ASSIGNMENT
With pictures omitted, output the records below exactly as they appear.

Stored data
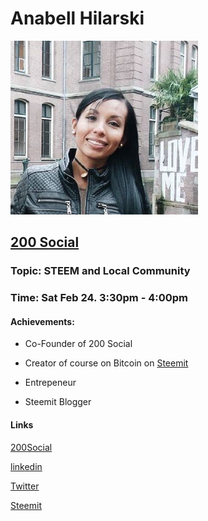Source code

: # Anabell Hilarski

![Anabell_Hilarski](https://github.com/Alexstang/PanamaGlass-Speakers-list/blob/master/ana-hilarski.jpg)

## [200 Social](http://www.200social.com/)

### Topic: STEEM and Local Community

### Time: Sat Feb 24. 3:30pm - 4:00pm

#### Achievements:
 
 * Co-Founder of 200 Social
 
 * Creator of course on Bitcoin on [Steemit](https://steemit.com/@anahilarski)
 
 * Entrepeneur 
 
 * Steemit Blogger
 
#### Links

[200Social](http://www.200social.com/)

[linkedin](https://www.linkedin.com/in/anabellhilarski/)

[Twitter](https://twitter.com/anabellhilarski?lang=en)

[Steemit](https://steemit.com/@anahilarski)
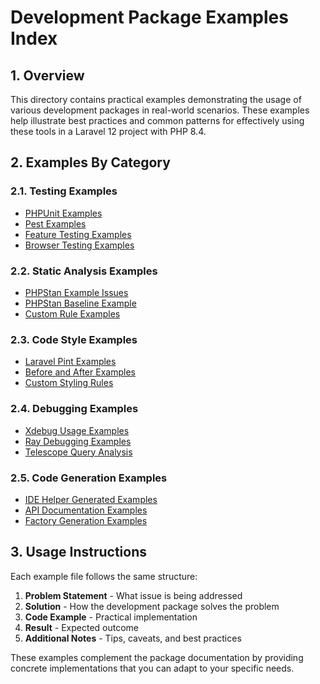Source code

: # Development Package Examples Index

## 1. Overview

This directory contains practical examples demonstrating the usage of various development packages in real-world scenarios. These examples help illustrate best practices and common patterns for effectively using these tools in a Laravel 12 project with PHP 8.4.

## 2. Examples By Category

### 2.1. Testing Examples

- [PHPUnit Examples](testing/phpunit-examples.md)
- [Pest Examples](testing/pest-examples.md)
- [Feature Testing Examples](testing/feature-testing.md)
- [Browser Testing Examples](testing/browser-testing.md)

### 2.2. Static Analysis Examples

- [PHPStan Example Issues](static-analysis/phpstan-examples.md)
- [PHPStan Baseline Example](static-analysis/phpstan-baseline-example.md)
- [Custom Rule Examples](static-analysis/custom-rule-examples.md)

### 2.3. Code Style Examples

- [Laravel Pint Examples](code-style/pint-examples.md)
- [Before and After Examples](code-style/before-after-examples.md)
- [Custom Styling Rules](code-style/custom-styling.md)

### 2.4. Debugging Examples

- [Xdebug Usage Examples](debugging/xdebug-examples.md)
- [Ray Debugging Examples](debugging/ray-examples.md)
- [Telescope Query Analysis](debugging/telescope-query-analysis.md)

### 2.5. Code Generation Examples

- [IDE Helper Generated Examples](code-generation/ide-helper-examples.md)
- [API Documentation Examples](code-generation/api-doc-examples.md)
- [Factory Generation Examples](code-generation/factory-examples.md)

## 3. Usage Instructions

Each example file follows the same structure:

1. **Problem Statement** - What issue is being addressed
2. **Solution** - How the development package solves the problem
3. **Code Example** - Practical implementation
4. **Result** - Expected outcome
5. **Additional Notes** - Tips, caveats, and best practices

These examples complement the package documentation by providing concrete implementations that you can adapt to your specific needs.
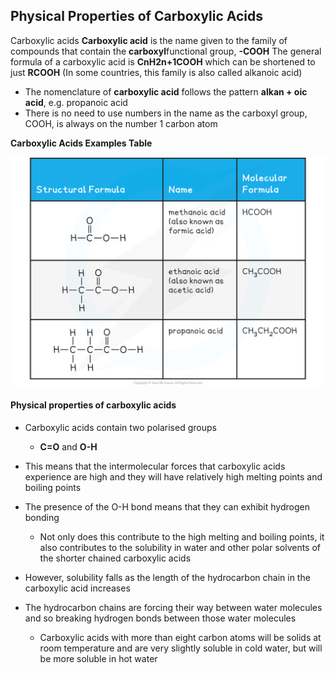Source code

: ## Physical Properties of Carboxylic Acids

Carboxylic acids **Carboxylic acid** is the name given to the family of compounds that contain the **carboxyl**functional group, **-COOH** The general formula of a carboxylic acid is **C****n****H****2n+1****COOH** which can be shortened to just **RCOOH** (In some countries, this family is also called alkanoic acid)

* The nomenclature of **carboxylic acid** follows the pattern **alkan + oic acid**, e.g. propanoic acid
* There is no need to use numbers in the name as the carboxyl group, COOH, is always on the number 1 carbon atom

**Carboxylic Acids Examples Table**

![Carboxylic Acids Examples Table, downloadable AS & A Level Chemistry revision notes](7.3.1-Carboxylic-Acids-Examples-Table.png)

#### Physical properties of carboxylic acids

* Carboxylic acids contain two polarised groups

  + **C=O** and **O-H**
* This means that the intermolecular forces that carboxylic acids experience are high and they will have relatively high melting points and boiling points
* The presence of the O-H bond means that they can exhibit hydrogen bonding

  + Not only does this contribute to the high melting and boiling points, it also contributes to the solubility in water and other polar solvents of the shorter chained carboxylic acids
* However, solubility falls as the length of the hydrocarbon chain in the carboxylic acid increases
* The hydrocarbon chains are forcing their way between water molecules and so breaking hydrogen bonds between those water molecules

  + Carboxylic acids with more than eight carbon atoms will be solids at room temperature and are very slightly soluble in cold water, but will be more soluble in hot water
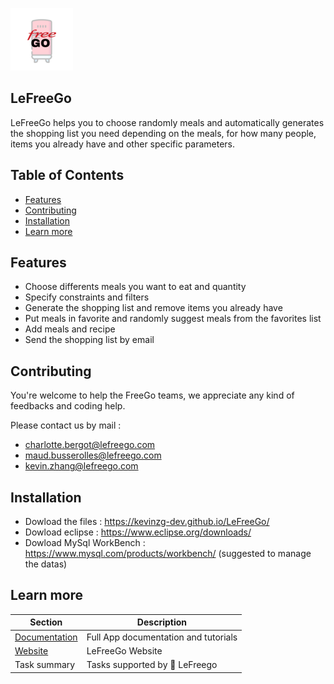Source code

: ![My Image](images/GO_1_20.png) 
## LeFreeGo
LeFreeGo helps you to choose randomly meals and automatically generates the shopping list you need depending on the meals, for how many people, items you already have and other specific parameters.

## Table of Contents
- [Features](#features)
- [Contributing](#contributing)
- [Installation](#installation)
- [Learn more](#learn-more)
 
## Features 
- Choose differents meals you want to eat and quantity
- Specify constraints and filters
- Generate the shopping list and remove items you already have
- Put meals in favorite and randomly suggest meals from the favorites list
- Add meals and recipe
- Send the shopping list by email

## Contributing
You're welcome to help the FreeGo teams, we appreciate any kind of feedbacks and coding help. 

Please contact us by mail : 
* charlotte.bergot@lefreego.com
* maud.busserolles@lefreego.com
* kevin.zhang@lefreego.com

## Installation
* Dowload the files : https://kevinzg-dev.github.io/LeFreeGo/
* Dowload eclipse : https://www.eclipse.org/downloads/
* Dowload MySql WorkBench : https://www.mysql.com/products/workbench/ (suggested to manage the datas)

## Learn more

| Section | Description |
|-|-|
| [Documentation](https://lefreego.readthedocs.io/en/latest/) | Full App documentation and tutorials |
| [Website](https://kevinzg-dev.github.io/LeFreeGo/) | LeFreeGo Website |
| Task summary | Tasks supported by 🤗 LeFreego |


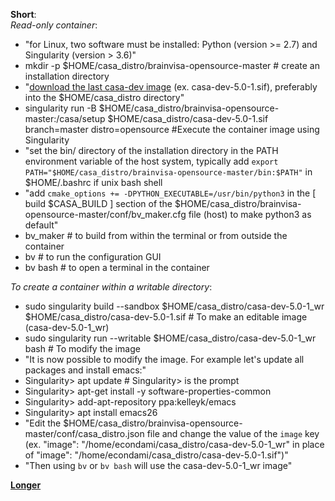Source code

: 
**Short**:  
  *Read-only container*:
  - "for Linux, two software must be installed: Python (version >= 2.7) and Singularity (version > 3.6)"
  - mkdir -p $HOME/casa_distro/brainvisa-opensource-master # create an installation directory
  - "[download the last casa-dev image](https://brainvisa.info/download/) (ex. casa-dev-5.0-1.sif), preferably into the $HOME/casa_distro directory"
  - singularity run -B $HOME/casa_distro/brainvisa-opensource-master:/casa/setup $HOME/casa_distro/casa-dev-5.0-1.sif branch=master distro=opensource #Execute the container image using Singularity
  - "set the bin/ directory of the installation directory in the PATH environment variable of the host system, typically add `export PATH="$HOME/casa_distro/brainvisa-opensource-master/bin:$PATH"` in $HOME/.bashrc if unix bash shell
  - "add `cmake_options += -DPYTHON_EXECUTABLE=/usr/bin/python3` in the [ build $CASA_BUILD ] section of the $HOME/casa_distro/brainvisa-opensource-master/conf/bv_maker.cfg file (host) to make python3 as default"
  - bv_maker #  to build from within the terminal or from outside the container
  - bv # to run the configuration GUI
  - bv bash # to open a terminal in the container

  *To create a container within a writable directory*:
  - sudo singularity build --sandbox $HOME/casa_distro/casa-dev-5.0-1_wr $HOME/casa_distro/casa-dev-5.0-1.sif # To make an editable image (casa-dev-5.0-1_wr)
  - sudo singularity run --writable $HOME/casa_distro/casa-dev-5.0-1_wr bash # To modify the image
  - "It is now possible to modify the image. For example let's update all packages and install emacs:"
  - Singularity> apt update  # Singularity> is the prompt
  - Singularity> apt-get install -y software-properties-common
  - Singularity> add-apt-repository ppa:kelleyk/emacs
  - Singularity> apt install emacs26
  - "Edit the $HOME/casa_distro/brainvisa-opensource-master/conf/casa_distro.json file and change the value of the `image` key (ex. "image": "/home/econdami/casa_distro/casa-dev-5.0-1_wr" in place of "image": "/home/econdami/casa_distro/casa-dev-5.0-1.sif")"
  - "Then using `bv` or `bv bash` will use the casa-dev-5.0-1_wr image" 

**[Longer](https://brainvisa.info/web/download.html)**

ANSWER SPACE
Source code

: # Anabell Hilarski

![Anabell_Hilarski](https://github.com/Alexstang/PanamaGlass-Speakers-list/blob/master/ana-hilarski.jpg)

## [200 Social](http://www.200social.com/)

### Topic: STEEM and Local Community

### Time: Sat Feb 24. 3:30pm - 4:00pm

#### Achievements:
 
 * Co-Founder of 200 Social
 
 * Creator of course on Bitcoin on [Steemit](https://steemit.com/@anahilarski)
 
 * Entrepeneur 
 
 * Steemit Blogger
 
#### Links

[200Social](http://www.200social.com/)

[linkedin](https://www.linkedin.com/in/anabellhilarski/)

[Twitter](https://twitter.com/anabellhilarski?lang=en)

[Steemit](https://steemit.com/@anahilarski)
Source code

: # Development Package Examples Index

## 1. Overview

This directory contains practical examples demonstrating the usage of various development packages in real-world scenarios. These examples help illustrate best practices and common patterns for effectively using these tools in a Laravel 12 project with PHP 8.4.

## 2. Examples By Category

### 2.1. Testing Examples

- [PHPUnit Examples](testing/phpunit-examples.md)
- [Pest Examples](testing/pest-examples.md)
- [Feature Testing Examples](testing/feature-testing.md)
- [Browser Testing Examples](testing/browser-testing.md)

### 2.2. Static Analysis Examples

- [PHPStan Example Issues](static-analysis/phpstan-examples.md)
- [PHPStan Baseline Example](static-analysis/phpstan-baseline-example.md)
- [Custom Rule Examples](static-analysis/custom-rule-examples.md)

### 2.3. Code Style Examples

- [Laravel Pint Examples](code-style/pint-examples.md)
- [Before and After Examples](code-style/before-after-examples.md)
- [Custom Styling Rules](code-style/custom-styling.md)

### 2.4. Debugging Examples

- [Xdebug Usage Examples](debugging/xdebug-examples.md)
- [Ray Debugging Examples](debugging/ray-examples.md)
- [Telescope Query Analysis](debugging/telescope-query-analysis.md)

### 2.5. Code Generation Examples

- [IDE Helper Generated Examples](code-generation/ide-helper-examples.md)
- [API Documentation Examples](code-generation/api-doc-examples.md)
- [Factory Generation Examples](code-generation/factory-examples.md)

## 3. Usage Instructions

Each example file follows the same structure:

1. **Problem Statement** - What issue is being addressed
2. **Solution** - How the development package solves the problem
3. **Code Example** - Practical implementation
4. **Result** - Expected outcome
5. **Additional Notes** - Tips, caveats, and best practices

These examples complement the package documentation by providing concrete implementations that you can adapt to your specific needs.
Source code

: ## Physical Properties of Carboxylic Acids

Carboxylic acids **Carboxylic acid** is the name given to the family of compounds that contain the **carboxyl**functional group, **-COOH** The general formula of a carboxylic acid is **C****n****H****2n+1****COOH** which can be shortened to just **RCOOH** (In some countries, this family is also called alkanoic acid)

* The nomenclature of **carboxylic acid** follows the pattern **alkan + oic acid**, e.g. propanoic acid
* There is no need to use numbers in the name as the carboxyl group, COOH, is always on the number 1 carbon atom

**Carboxylic Acids Examples Table**

![Carboxylic Acids Examples Table, downloadable AS & A Level Chemistry revision notes](7.3.1-Carboxylic-Acids-Examples-Table.png)

#### Physical properties of carboxylic acids

* Carboxylic acids contain two polarised groups

  + **C=O** and **O-H**
* This means that the intermolecular forces that carboxylic acids experience are high and they will have relatively high melting points and boiling points
* The presence of the O-H bond means that they can exhibit hydrogen bonding

  + Not only does this contribute to the high melting and boiling points, it also contributes to the solubility in water and other polar solvents of the shorter chained carboxylic acids
* However, solubility falls as the length of the hydrocarbon chain in the carboxylic acid increases
* The hydrocarbon chains are forcing their way between water molecules and so breaking hydrogen bonds between those water molecules

  + Carboxylic acids with more than eight carbon atoms will be solids at room temperature and are very slightly soluble in cold water, but will be more soluble in hot water
Source code

: ![My Image](images/GO_1_20.png) 
## LeFreeGo
LeFreeGo helps you to choose randomly meals and automatically generates the shopping list you need depending on the meals, for how many people, items you already have and other specific parameters.

## Table of Contents
- [Features](#features)
- [Contributing](#contributing)
- [Installation](#installation)
- [Learn more](#learn-more)
 
## Features 
- Choose differents meals you want to eat and quantity
- Specify constraints and filters
- Generate the shopping list and remove items you already have
- Put meals in favorite and randomly suggest meals from the favorites list
- Add meals and recipe
- Send the shopping list by email

## Contributing
You're welcome to help the FreeGo teams, we appreciate any kind of feedbacks and coding help. 

Please contact us by mail : 
* charlotte.bergot@lefreego.com
* maud.busserolles@lefreego.com
* kevin.zhang@lefreego.com

## Installation
* Dowload the files : https://kevinzg-dev.github.io/LeFreeGo/
* Dowload eclipse : https://www.eclipse.org/downloads/
* Dowload MySql WorkBench : https://www.mysql.com/products/workbench/ (suggested to manage the datas)

## Learn more

| Section | Description |
|-|-|
| [Documentation](https://lefreego.readthedocs.io/en/latest/) | Full App documentation and tutorials |
| [Website](https://kevinzg-dev.github.io/LeFreeGo/) | LeFreeGo Website |
| Task summary | Tasks supported by 🤗 LeFreego |


Source code

: 
**Short**:  
  *Read-only container*:
  - "for Linux, two software must be installed: Python (version >= 2.7) and Singularity (version > 3.6)"
  - mkdir -p $HOME/casa_distro/brainvisa-opensource-master # create an installation directory
  - "[download the last casa-dev image](https://brainvisa.info/download/) (ex. casa-dev-5.0-1.sif), preferably into the $HOME/casa_distro directory"
  - singularity run -B $HOME/casa_distro/brainvisa-opensource-master:/casa/setup $HOME/casa_distro/casa-dev-5.0-1.sif branch=master distro=opensource #Execute the container image using Singularity
  - "set the bin/ directory of the installation directory in the PATH environment variable of the host system, typically add `export PATH="$HOME/casa_distro/brainvisa-opensource-master/bin:$PATH"` in $HOME/.bashrc if unix bash shell
  - "add `cmake_options += -DPYTHON_EXECUTABLE=/usr/bin/python3` in the [ build $CASA_BUILD ] section of the $HOME/casa_distro/brainvisa-opensource-master/conf/bv_maker.cfg file (host) to make python3 as default"
  - bv_maker #  to build from within the terminal or from outside the container
  - bv # to run the configuration GUI
  - bv bash # to open a terminal in the container

  *To create a container within a writable directory*:
  - sudo singularity build --sandbox $HOME/casa_distro/casa-dev-5.0-1_wr $HOME/casa_distro/casa-dev-5.0-1.sif # To make an editable image (casa-dev-5.0-1_wr)
  - sudo singularity run --writable $HOME/casa_distro/casa-dev-5.0-1_wr bash # To modify the image
  - "It is now possible to modify the image. For example let's update all packages and install emacs:"
  - Singularity> apt update  # Singularity> is the prompt
  - Singularity> apt-get install -y software-properties-common
  - Singularity> add-apt-repository ppa:kelleyk/emacs
  - Singularity> apt install emacs26
  - "Edit the $HOME/casa_distro/brainvisa-opensource-master/conf/casa_distro.json file and change the value of the `image` key (ex. "image": "/home/econdami/casa_distro/casa-dev-5.0-1_wr" in place of "image": "/home/econdami/casa_distro/casa-dev-5.0-1.sif")"
  - "Then using `bv` or `bv bash` will use the casa-dev-5.0-1_wr image" 

**[Longer](https://brainvisa.info/web/download.html)**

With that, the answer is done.